RAG mainly, Feature extraction, tagging, Document and e-mail classification.
You don't need a 24B parameter to know whether the e-mail should go to accounting or customer support.
There's no alternative to testing with your own data. The majority of our data is in French, and our benchmarks differ greatly from public benchmarks generally based on English documents.
Historically the problem with using LLMs for the super simple conventional NLP stuff is that they were hard to control in terms of output. If you wanted a one-word answer for a classification task, you'd often have to deal with it responding in a paragraph. This obviously hurts precision and accuracy quite a bit. There were tricks you could use (like using few-shot examples or GBNF grammars or training low-rank adapters or even re-asking the model) to constrain output a bit, but they weren't perfect.
Over the last 12-18 months though, the instruction-following capabilities of the models have improved substantially. This new mistral model in particular is fantastic at doing what you ask.
My approach to this personally and professionally is to just benchmark. If I have a classification task, I use a tiny model first, eval both, and see how much improvement I'd get using an LLM. Generally speaking though, the vram costs are so high for the latter that its often not worth it. It really is a case-by-case decision though. Sometimes you want one generic model to do a bunch of tasks rather than train/finetune a dozen small models that you manage in production instead.
Super easy to get started, but lacking for larger datasets where you want to understand a bit more about predictions. You generally lose things like prediction probability (though this can be recovered if you chop the head off and just assign output logits to classes instead of tokens), repeatability across experiments, and the ability to tune the model by changing the data. You can still do fine tuning, though itll be more expensive and painfaul than a BERT model.
Still, you can go from 0 to ~mostly~ clean data in a few prompts and iterations, vs potentially a few hours with a fine tuning pipeline for BERT. They can actually work well in tandem to bootstrap some training data and then use them together to refine your classification.
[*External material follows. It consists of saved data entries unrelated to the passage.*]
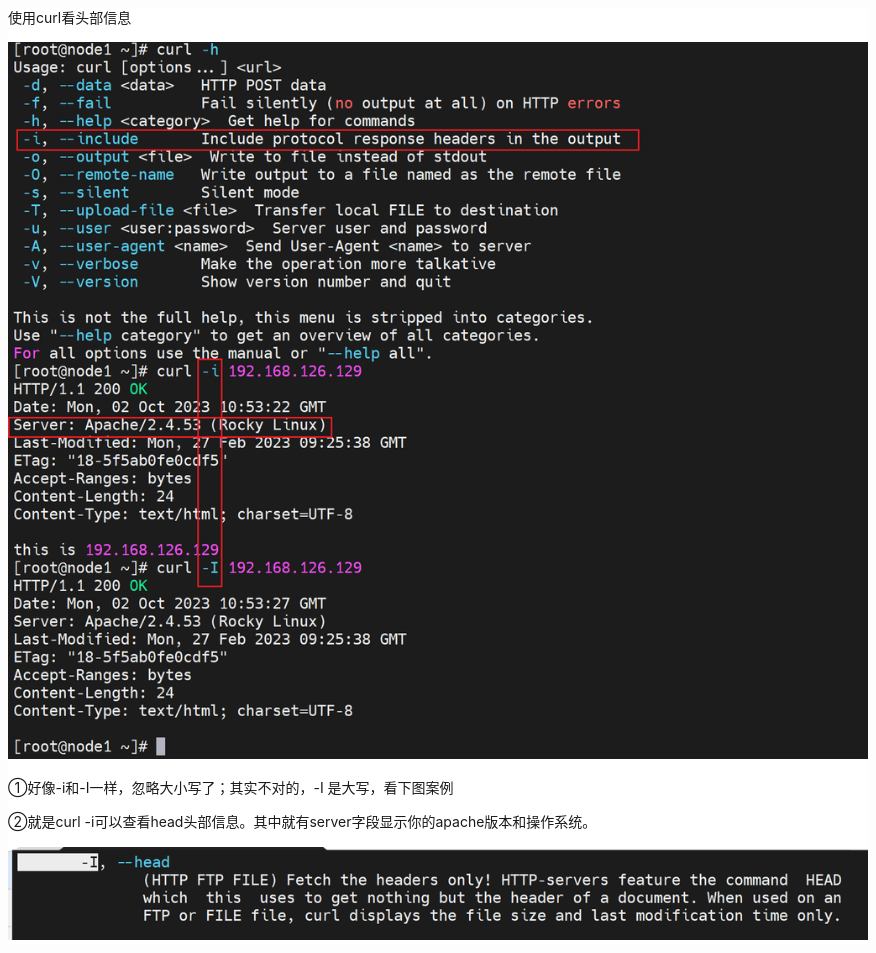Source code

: 



使用curl看头部信息



![image-20231002192414737](4-httpd2.assets/image-20231002192414737.png)

①好像-i和-I一样，忽略大小写了；其实不对的，-I 是大写，看下图案例

②就是curl -i可以查看head头部信息。其中就有server字段显示你的apache版本和操作系统。

![image-20231002193755743](4-httpd2.assets/image-20231002193755743.png)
After prompt optimization with something like DSPy and a good eval set, significantly faster and just about as good. Occasionally higher accuracy on held out data than human labelers given a policy/documentation e.g. customer support cases.
Mistral repeatedly emphasize on "accuracy" and "latency" for this Small (24b) model; which to me means (and as they also point out):
- Local virtual assistants.
- Local automated workflows.
Also from TFA:
Our customers are evaluating Mistral Small 3 across multiple industries, including:
- Financial services customers for fraud detection
- Healthcare providers for customer triaging
- Robotics, automotive, and manufacturing companies for on-device command and control
- Horizontal use cases across customers include virtual customer service, and sentiment and feedback analysis.
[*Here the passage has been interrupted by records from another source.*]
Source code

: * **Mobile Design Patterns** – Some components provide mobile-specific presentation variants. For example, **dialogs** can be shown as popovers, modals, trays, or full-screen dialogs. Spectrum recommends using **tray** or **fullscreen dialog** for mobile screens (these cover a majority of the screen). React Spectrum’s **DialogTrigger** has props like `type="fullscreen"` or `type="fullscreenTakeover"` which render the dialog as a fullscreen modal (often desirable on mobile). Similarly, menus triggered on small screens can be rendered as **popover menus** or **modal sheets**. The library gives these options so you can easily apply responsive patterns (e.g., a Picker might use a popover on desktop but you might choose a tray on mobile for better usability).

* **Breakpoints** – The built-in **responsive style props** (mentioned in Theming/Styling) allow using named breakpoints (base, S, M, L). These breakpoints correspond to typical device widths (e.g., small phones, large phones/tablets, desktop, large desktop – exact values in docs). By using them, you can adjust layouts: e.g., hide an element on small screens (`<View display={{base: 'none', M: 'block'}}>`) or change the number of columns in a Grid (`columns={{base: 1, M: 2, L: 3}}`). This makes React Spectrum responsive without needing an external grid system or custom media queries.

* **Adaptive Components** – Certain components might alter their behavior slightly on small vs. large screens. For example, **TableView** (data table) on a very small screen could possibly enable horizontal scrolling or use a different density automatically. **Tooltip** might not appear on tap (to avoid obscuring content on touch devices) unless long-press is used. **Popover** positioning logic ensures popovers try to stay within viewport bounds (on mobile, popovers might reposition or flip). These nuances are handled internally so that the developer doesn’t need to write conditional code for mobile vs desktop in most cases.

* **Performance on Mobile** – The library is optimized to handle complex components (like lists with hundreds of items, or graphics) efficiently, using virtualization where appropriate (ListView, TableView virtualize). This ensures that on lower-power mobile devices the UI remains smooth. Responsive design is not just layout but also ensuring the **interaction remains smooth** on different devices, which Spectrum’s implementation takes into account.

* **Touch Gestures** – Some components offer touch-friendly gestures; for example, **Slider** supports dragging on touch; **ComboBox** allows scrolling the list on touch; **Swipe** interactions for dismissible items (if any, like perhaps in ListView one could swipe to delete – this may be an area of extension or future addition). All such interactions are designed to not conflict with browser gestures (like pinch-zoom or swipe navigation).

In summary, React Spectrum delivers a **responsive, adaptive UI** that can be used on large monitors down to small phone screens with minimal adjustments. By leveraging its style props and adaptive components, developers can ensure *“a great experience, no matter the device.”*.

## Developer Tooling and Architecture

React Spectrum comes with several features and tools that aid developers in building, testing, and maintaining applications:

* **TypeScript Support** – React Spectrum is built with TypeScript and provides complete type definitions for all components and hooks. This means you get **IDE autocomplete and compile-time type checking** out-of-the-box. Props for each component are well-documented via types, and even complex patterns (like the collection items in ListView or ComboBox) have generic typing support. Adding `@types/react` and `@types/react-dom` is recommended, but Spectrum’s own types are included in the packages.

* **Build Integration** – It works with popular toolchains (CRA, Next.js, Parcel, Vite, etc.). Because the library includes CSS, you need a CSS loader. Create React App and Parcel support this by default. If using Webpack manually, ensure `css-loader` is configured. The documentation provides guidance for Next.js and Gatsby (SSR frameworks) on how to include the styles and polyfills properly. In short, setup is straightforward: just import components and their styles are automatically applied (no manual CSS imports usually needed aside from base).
They're fast, I used 4o mini to run the final synthesis in a CoT app and to do initial entity/value extraction in an ETL. Mistral is pretty good for code completions too, if I was in the Cursor business I would consider a model like this for small code-block level completions, and let the bigger models handle chat, large requests, etc.
Not spend $6000 on hardware because they run on computers we already have. But more seriously, they're fine and plenty fun for making recreational IRC bots.